And then there’s the fact that the expansion of choice does not even apply to many Millennial women. A rising share are single mothers who did not complete college—and today, a lack of a degree disadvantages them more than it did earlier generations. These women are more likely to live in poverty and don’t have the opportunity to pursue their career dreams; instead, they’re working to survive and support their families. In fact, women ages 25 to 34 are the only gender-age category that is more employed per capita in 2017 than in 2007 (before the Great Recession).

WHAT HASN’T CHANGED

In some way, of course, the lives of women haven’t changed at all over time. Millennial women are still grappling with many of the social and structural barriers their mothers and grandmothers did.

Pew finds that Millennial women are nearly as likely as older women to agree that “it’s a man’s world.” These women continue to face gender discrimination and sexism at work, particularly in the world of STEM. Meanwhile, the rising maternal mortality rate has resulted in part from decreased access to reproductive health services, as well as an increased focus on fetal and infant care that hasn’t been paralleled with increased concern for maternal health.

All of these considerations provide a backdrop for the amplified emotional issues among Millennial women. They’re better prepared to succeed, but are struggling with a different set of psychological stressors than previous generations. The steep increase in the suicide rate is a worrisome sign that young women need some way to relieve the anxieties of modern life—or, at the very least, improved access to mental health resources.

For decades, women’s empowerment was equated with the ability to “lean in.” But looking ahead, it may be that the ultimate sign of success Millennial women seek is the freedom to “lean out” and choose exactly which life goals they wish to pursue without guilt.

To-do item a:
Do the statements below agree with the passage on Millennial women? Answer yes or no for each, with the deciding words of the passage quoted.
(i) Women ages 25 to 34 are more employed per capita in 2017 than in 2007.
(ii) Millennial women are much less likely than older women to agree that "it's a man's world."
(iii) The maternal mortality rate has been falling.

Data shown:
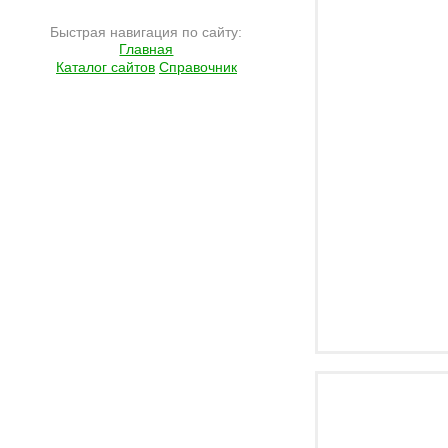
Быстрая навигация по сайту:
Главная
Каталог сайтов
Справочник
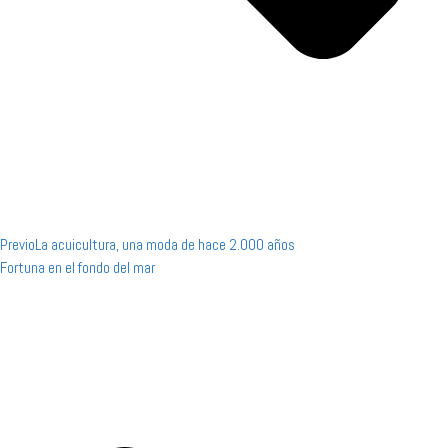
Previo
La acuicultura, una moda de hace 2.000 años
Fortuna en el fondo del mar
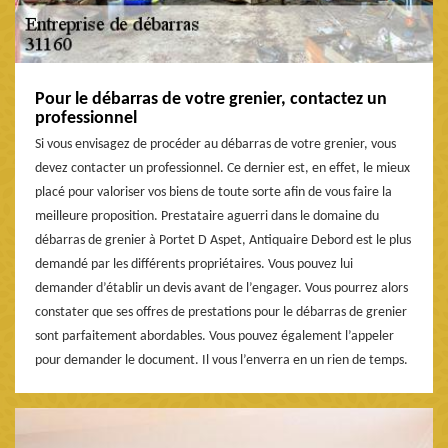
Pour le débarras de votre grenier, contactez un
professionnel
Si vous envisagez de procéder au débarras de votre grenier, vous
devez contacter un professionnel. Ce dernier est, en effet, le mieux
placé pour valoriser vos biens de toute sorte afin de vous faire la
meilleure proposition. Prestataire aguerri dans le domaine du
débarras de grenier à Portet D Aspet, Antiquaire Debord est le plus
demandé par les différents propriétaires. Vous pouvez lui
demander d’établir un devis avant de l’engager. Vous pourrez alors
constater que ses offres de prestations pour le débarras de grenier
sont parfaitement abordables. Vous pouvez également l’appeler
pour demander le document. Il vous l’enverra en un rien de temps.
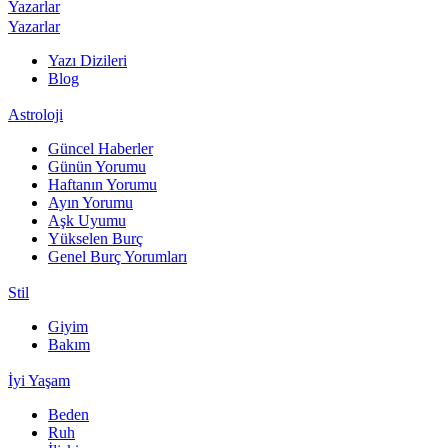
Yazarlar
Yazarlar
Yazı Dizileri
Blog
Astroloji
Güncel Haberler
Günün Yorumu
Haftanın Yorumu
Ayın Yorumu
Aşk Uyumu
Yükselen Burç
Genel Burç Yorumları
Stil
Giyim
Bakım
İyi Yaşam
Beden
Ruh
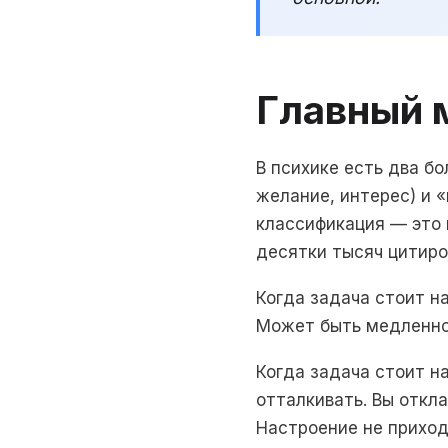
Главный 
В психике есть два б
желание, интерес) и 
классификация — это 
десятки тысяч цитиро
Когда задача стоит на
Может быть медленно,
Когда задача стоит на
отталкивать. Вы откла
Настроение не приход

To-do item b:
Please rewrite the rows as a numbered list, from the row with "Pour le débarras de votre" up to and including the row with "pour demander le", leaving out any blank rows.

Problem solution a:
(i) Yes: "women ages 25 to 34 are the only gender-age category that is more employed per capita in 2017 than in 2007"
(ii) No: "Pew finds that Millennial women are nearly as likely as older women to agree that “it’s a man’s world.”"
(iii) No: "the rising maternal mortality rate"

Problem solution b:
1. Pour le débarras de votre grenier, contactez un
2. professionnel
3. Si vous envisagez de procéder au débarras de votre grenier, vous
4. devez contacter un professionnel. Ce dernier est, en effet, le mieux
5. placé pour valoriser vos biens de toute sorte afin de vous faire la
6. meilleure proposition. Prestataire aguerri dans le domaine du
7. débarras de grenier à Portet D Aspet, Antiquaire Debord est le plus
8. demandé par les différents propriétaires. Vous pouvez lui
9. demander d’établir un devis avant de l’engager. Vous pourrez alors
10. constater que ses offres de prestations pour le débarras de grenier
11. sont parfaitement abordables. Vous pouvez également l’appeler
12. pour demander le document. Il vous l’enverra en un rien de temps.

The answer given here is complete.